Records to process Block Start

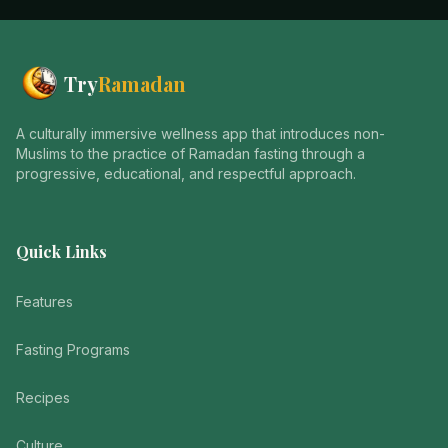
Try
Ramadan
A culturally immersive wellness app that introduces non-
Muslims to the practice of Ramadan fasting through a
progressive, educational, and respectful approach.
Quick Links
Features
Fasting Programs
Recipes
Culture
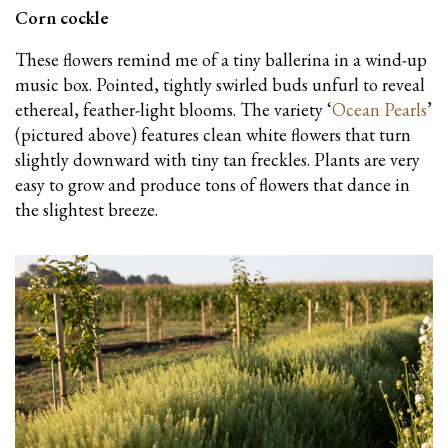
Corn cockle
These flowers remind me of a tiny ballerina in a wind-up
music box. Pointed, tightly swirled buds unfurl to reveal
ethereal, feather-light blooms. The variety ‘
Ocean Pearls
’
(pictured above) features clean white flowers that turn
slightly downward with tiny tan freckles. Plants are very
easy to grow and produce tons of flowers that dance in
the slightest breeze.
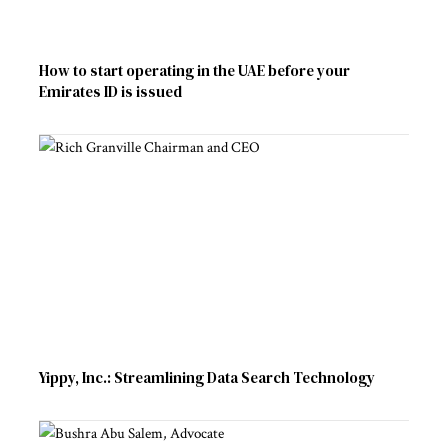
How to start operating in the UAE before your
Emirates ID is issued
Yippy, Inc.: Streamlining Data Search Technology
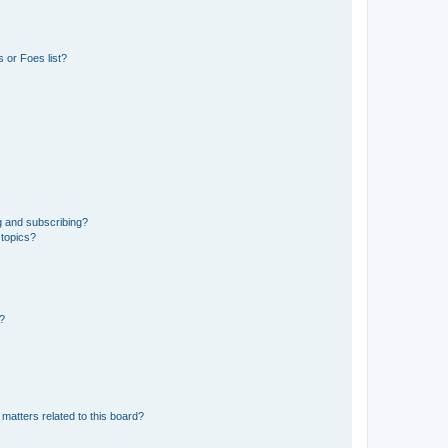
 or Foes list?
g and subscribing?
 topics?
d?
matters related to this board?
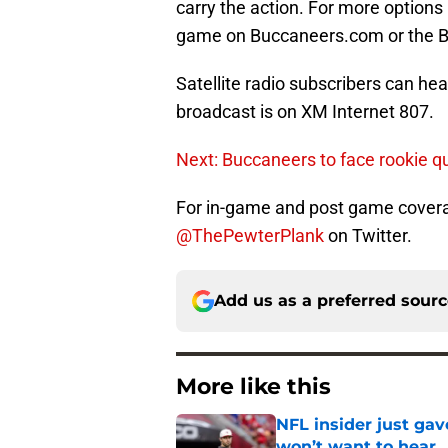
carry the action. For more options 
game on Buccaneers.com or the B
Satellite radio subscribers can h
broadcast is on XM Internet 807.
Next: Buccaneers to face rookie 
For in-game and post game covera
@ThePewterPlank
on Twitter.
Add us as a preferred sour
More like this
NFL insider just ga
won’t want to hear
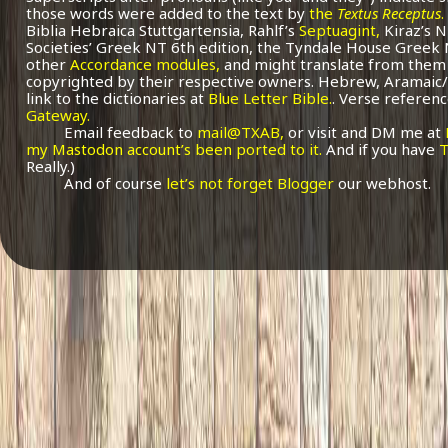
those words were added to the text by
the
Textus Receptus
.
Biblia Hebraica Stuttgartensia, Rahlf’s
Septuagint,
Kiraz’s 
Societies’ Greek NT 6th edition, the Tyndale House Greek
other
Accordance modules,
and might translate from them 
copyrighted by their respective owners. Hebrew, Aramaic/
link to the dictionaries at
Blue Letter Bible.
. Verse referenc
Gateway.
Email feedback to
mail@TXAB,
or visit and DM me at
my Mastodon account’s been ported to it.
And if you have
T
Really.)
And of course
let’s not forget Blogger
our webhost.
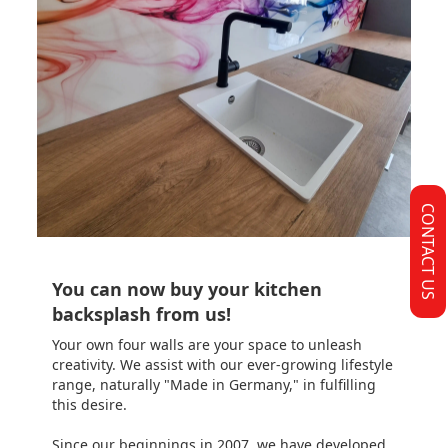
CONTACT US
You can now buy your kitchen
backsplash from us!
Your own four walls are your space to unleash
creativity. We assist with our ever-growing lifestyle
range, naturally "Made in Germany," in fulfilling
this desire.
Since our beginnings in 2007, we have developed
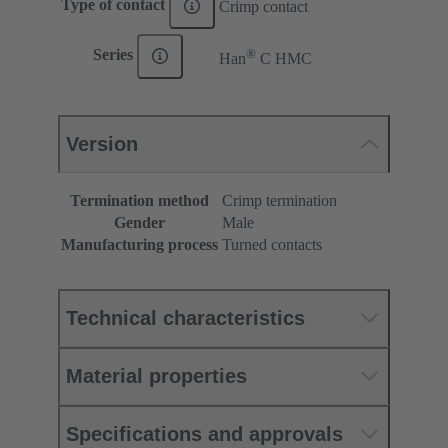
Type of contact
Crimp contact
®
Series
Han
C HMC
Version
Termination method
Crimp termination
Gender
Male
Manufacturing process
Turned contacts
Technical characteristics
Material properties
Specifications and approvals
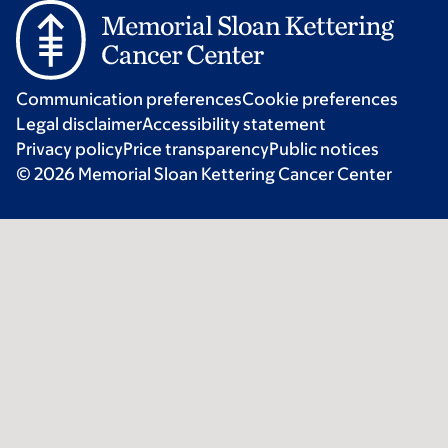
Communication preferences
Cookie preferences
Legal disclaimer
Accessibility statement
Privacy policy
Price transparency
Public notices
© 2026 Memorial Sloan Kettering Cancer Center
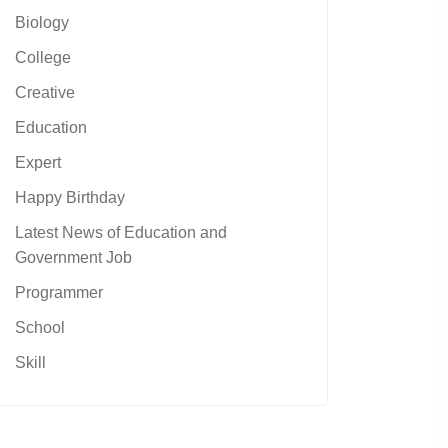
Biology
College
Creative
Education
Expert
Happy Birthday
Latest News of Education and
Government Job
Programmer
School
Skill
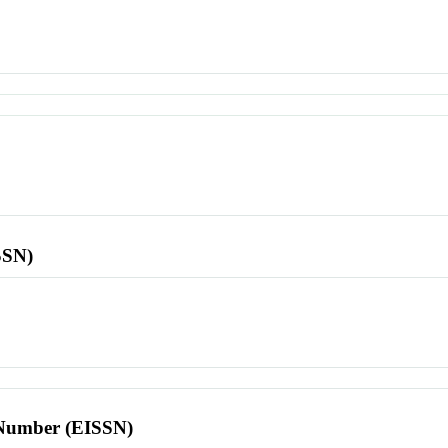
SSN)
l Number (EISSN)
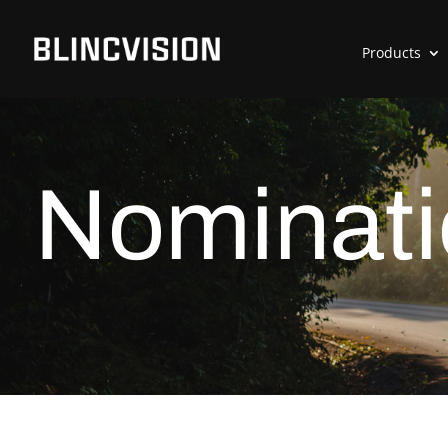
Products
Nominati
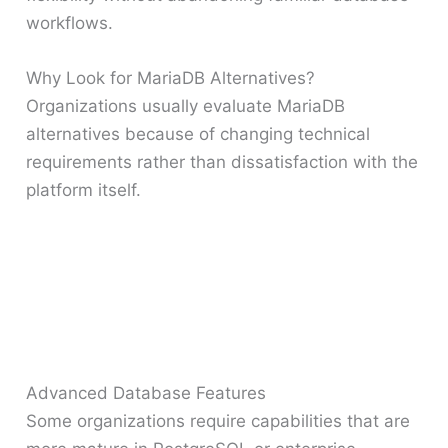
workflows.
Why Look for MariaDB Alternatives?
Organizations usually evaluate MariaDB
alternatives because of changing technical
requirements rather than dissatisfaction with the
platform itself.
Advanced Database Features
Some organizations require capabilities that are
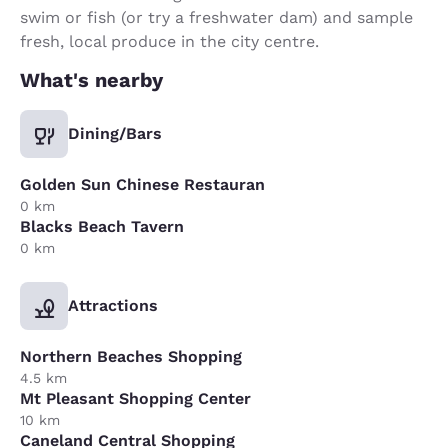
swim or fish (or try a freshwater dam) and sample
fresh, local produce in the city centre.
What's nearby
Dining/Bars
Golden Sun Chinese Restauran
0 km
Blacks Beach Tavern
0 km
Attractions
Northern Beaches Shopping
4.5 km
Mt Pleasant Shopping Center
10 km
Caneland Central Shopping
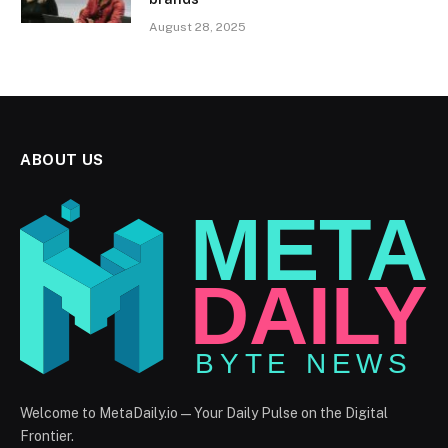
August 28, 2025
ABOUT US
Welcome to MetaDaily.io — Your Daily Pulse on the Digital
Frontier.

Records to process Block End

◆ Problem description: Write out every line of the data that holds the word "tiny".

◆ Response to this task:
These flowers remind me of a tiny ballerina in a wind-up
slightly downward with tiny tan freckles. Plants are very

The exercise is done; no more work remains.